[Page-level text extractions]
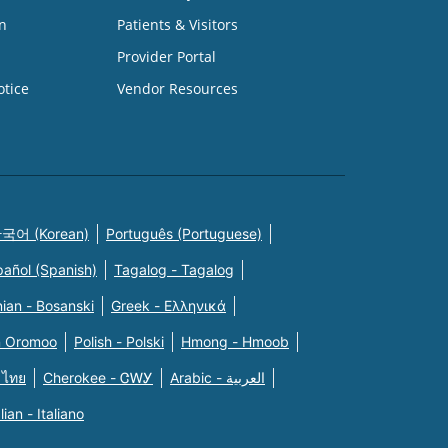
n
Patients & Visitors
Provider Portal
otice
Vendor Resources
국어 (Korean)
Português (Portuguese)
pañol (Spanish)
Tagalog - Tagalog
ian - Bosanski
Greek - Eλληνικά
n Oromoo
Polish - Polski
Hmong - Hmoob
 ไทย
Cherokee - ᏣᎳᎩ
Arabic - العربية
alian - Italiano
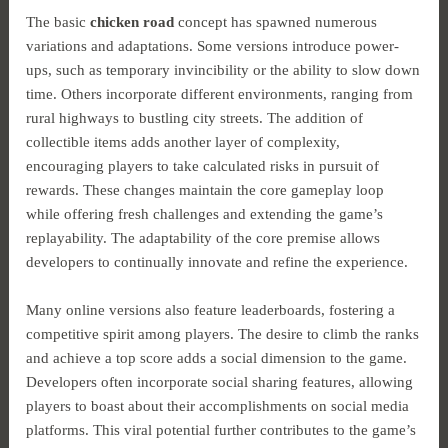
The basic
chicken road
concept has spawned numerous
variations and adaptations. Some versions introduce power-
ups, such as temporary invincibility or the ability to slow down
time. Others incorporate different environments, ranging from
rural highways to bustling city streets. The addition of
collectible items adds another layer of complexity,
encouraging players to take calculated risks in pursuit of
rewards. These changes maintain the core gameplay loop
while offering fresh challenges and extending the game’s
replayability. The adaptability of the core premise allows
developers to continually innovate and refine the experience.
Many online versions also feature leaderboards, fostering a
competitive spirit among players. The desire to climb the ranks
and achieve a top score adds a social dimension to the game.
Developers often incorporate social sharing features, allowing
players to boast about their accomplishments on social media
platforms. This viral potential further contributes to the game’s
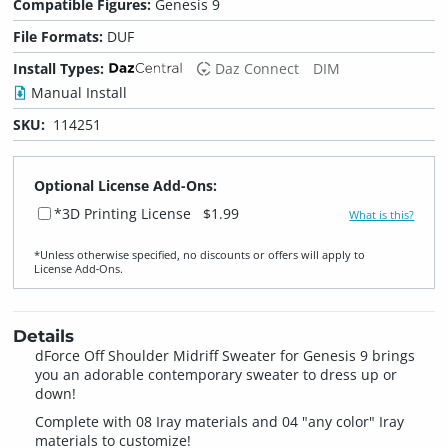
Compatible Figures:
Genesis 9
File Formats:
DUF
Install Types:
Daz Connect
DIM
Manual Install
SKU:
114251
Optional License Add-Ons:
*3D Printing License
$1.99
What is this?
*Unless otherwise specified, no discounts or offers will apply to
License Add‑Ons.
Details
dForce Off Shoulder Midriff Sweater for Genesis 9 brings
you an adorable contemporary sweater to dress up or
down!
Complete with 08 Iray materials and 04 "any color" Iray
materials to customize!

...

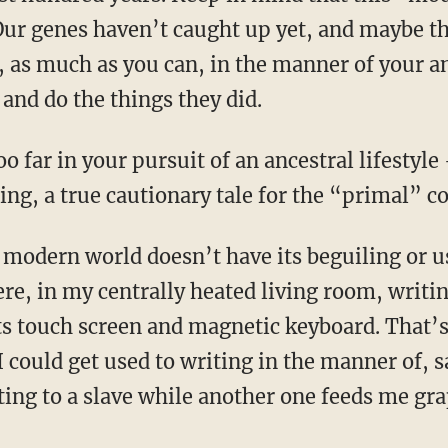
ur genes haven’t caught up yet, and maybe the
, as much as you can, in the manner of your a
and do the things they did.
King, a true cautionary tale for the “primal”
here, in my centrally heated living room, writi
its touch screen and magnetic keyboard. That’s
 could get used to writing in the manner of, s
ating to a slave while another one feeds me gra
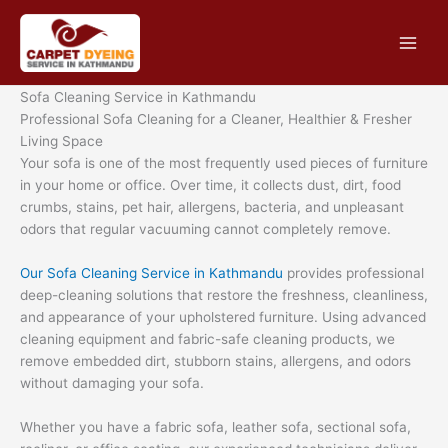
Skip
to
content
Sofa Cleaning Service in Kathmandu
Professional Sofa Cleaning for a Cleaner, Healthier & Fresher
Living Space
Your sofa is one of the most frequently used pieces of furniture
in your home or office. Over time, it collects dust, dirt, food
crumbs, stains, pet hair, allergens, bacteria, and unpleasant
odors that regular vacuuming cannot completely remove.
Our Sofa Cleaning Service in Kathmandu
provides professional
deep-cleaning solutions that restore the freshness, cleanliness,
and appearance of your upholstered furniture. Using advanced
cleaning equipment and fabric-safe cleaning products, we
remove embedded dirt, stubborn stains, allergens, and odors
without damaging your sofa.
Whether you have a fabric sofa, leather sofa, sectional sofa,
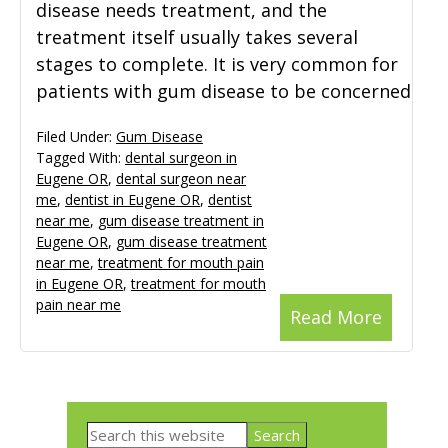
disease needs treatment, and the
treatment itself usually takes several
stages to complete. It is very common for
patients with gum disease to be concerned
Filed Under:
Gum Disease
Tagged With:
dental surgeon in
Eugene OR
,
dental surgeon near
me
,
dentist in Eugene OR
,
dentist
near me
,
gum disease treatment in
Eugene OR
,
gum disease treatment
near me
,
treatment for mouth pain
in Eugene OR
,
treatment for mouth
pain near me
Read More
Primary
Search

Goal of the exercise: Report each line in the data above that holds the word "another" by copying it.

Response for this exercise:
collectible items adds another layer of complexity,
ating to a slave while another one feeds me gra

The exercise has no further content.